The Christie Plan: Ending unemployment, one cameraman at a time

With respect to TV coverage, B.A.S.S. played the odds here and lost. The nattering nabobs of negativism who troll the fishing message boards are going to complain that B.A.S.S. should have had a camera in every boat. Some of them probably think we need a camera in all 100 boats from the get-go. The most extreme among their ranks could be convinced that Jerry McKinnis should personally implant a GoPro in the cerebral cortex of anyone who purchases a bass boat or a pack of shaky heads. Obviously, there are resource limits here. If B.A.S.S. expanded the number of cameramen to eight or 10 or 12, you’d still end up missing some highlights. And at what cost? Would it add a dollar to your B.A.S.S. membership costs? Decrease the payout for the anglers? Require an additional commercial during each broadcast of The Bassmasters (thereby potentially depriving some starving up-and-comer of his much-needed two minutes of fame)? Could they even find a dozen dudes who can balance the big camera on their shoulder in bucking 8-footers on Erie and still bring back a decent product?

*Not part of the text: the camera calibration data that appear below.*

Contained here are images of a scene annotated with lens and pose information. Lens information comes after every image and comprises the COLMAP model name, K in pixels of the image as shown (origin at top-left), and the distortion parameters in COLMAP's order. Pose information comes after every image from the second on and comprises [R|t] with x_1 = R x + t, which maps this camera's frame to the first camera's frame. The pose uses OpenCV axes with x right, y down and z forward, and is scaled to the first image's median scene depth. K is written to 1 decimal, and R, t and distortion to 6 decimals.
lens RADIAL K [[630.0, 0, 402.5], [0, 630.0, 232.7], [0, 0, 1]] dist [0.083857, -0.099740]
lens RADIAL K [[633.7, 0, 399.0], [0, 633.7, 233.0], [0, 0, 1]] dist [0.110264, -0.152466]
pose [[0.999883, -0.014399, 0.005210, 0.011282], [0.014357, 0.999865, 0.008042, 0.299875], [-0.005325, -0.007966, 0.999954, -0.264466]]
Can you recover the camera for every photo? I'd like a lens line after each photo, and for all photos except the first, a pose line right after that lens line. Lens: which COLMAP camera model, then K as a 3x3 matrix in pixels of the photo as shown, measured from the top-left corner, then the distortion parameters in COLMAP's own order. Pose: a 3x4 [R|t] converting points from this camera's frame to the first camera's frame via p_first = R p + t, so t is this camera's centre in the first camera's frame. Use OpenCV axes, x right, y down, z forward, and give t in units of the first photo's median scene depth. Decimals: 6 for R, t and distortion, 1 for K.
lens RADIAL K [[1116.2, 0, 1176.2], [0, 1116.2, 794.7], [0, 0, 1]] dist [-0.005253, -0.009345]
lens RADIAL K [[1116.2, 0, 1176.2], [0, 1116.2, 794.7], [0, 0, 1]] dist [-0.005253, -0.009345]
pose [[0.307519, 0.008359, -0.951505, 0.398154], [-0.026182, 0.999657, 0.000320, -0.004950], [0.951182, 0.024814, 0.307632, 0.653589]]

Because my column is on Bassmaster.com, some people will likely think this paragraph to be overly apologist. That’s your right, but I think my track record on this and other publications shows that I can be extremely critical when criticism is warranted.

While I’m disappointed that we didn’t see the tournament-altering acres of schooling fish, my takeaway here is that the production crew recovered nicely, getting some fishing footage of Christie along with a lot of subsequent narrative from him. There may be an element of luck to that, but there’s also a bit of forethought at work. Over the past handful of years, B.A.S.S. has added the tournament blog, the Marshal program and BASSTrakk. None of them is perfect, and each has been maligned by certain parties – sometimes fairly, other times not so much – but each of these tools improved our understanding of the Bull Shoals event, and the television coverage, in a way that would not have been possible just a short time ago. At the dawn of the Elite Series, the Bassmaster crew – let alone the average fan – would have had little idea of Christie’s charge until the scales were closed or nearly closed.

In a sport where a hundred competitors are spread out over tens of thousands of acres and the key action may occur in a five-minute stretch out of an eight-hour day, we are bound to miss things and lose historic moments. The goal should be to lose fewer and fewer as we evolve.

I’m sure the brain trust in Little Rock and Birmingham is going through lots of pots of coffee trying to figure out how to avoid these issues going forward. In fact, they’ve already been confronted with a similar situation again at the Open level, with Stephen Browning making a similar 12th to 1st place charge this past weekend on the Red River (They’re already calling it “Pulling a Christie” – how cool is that?). It may not bite us again for five or six years, but at some point it will happen, and it would be a shame not to have learned a lesson from these experiences.

I don’t know how the TV folks should address this issue on a global basis, but I have one simple suggestion, offered at no charge, to solve the micro-level problem: Whether he’s in 1st, 2nd, 11th or 99th, it probably makes sense to keep a camera glued to Jason Christie. He just keeps going and going and going (wrong battery company, but you get the idea).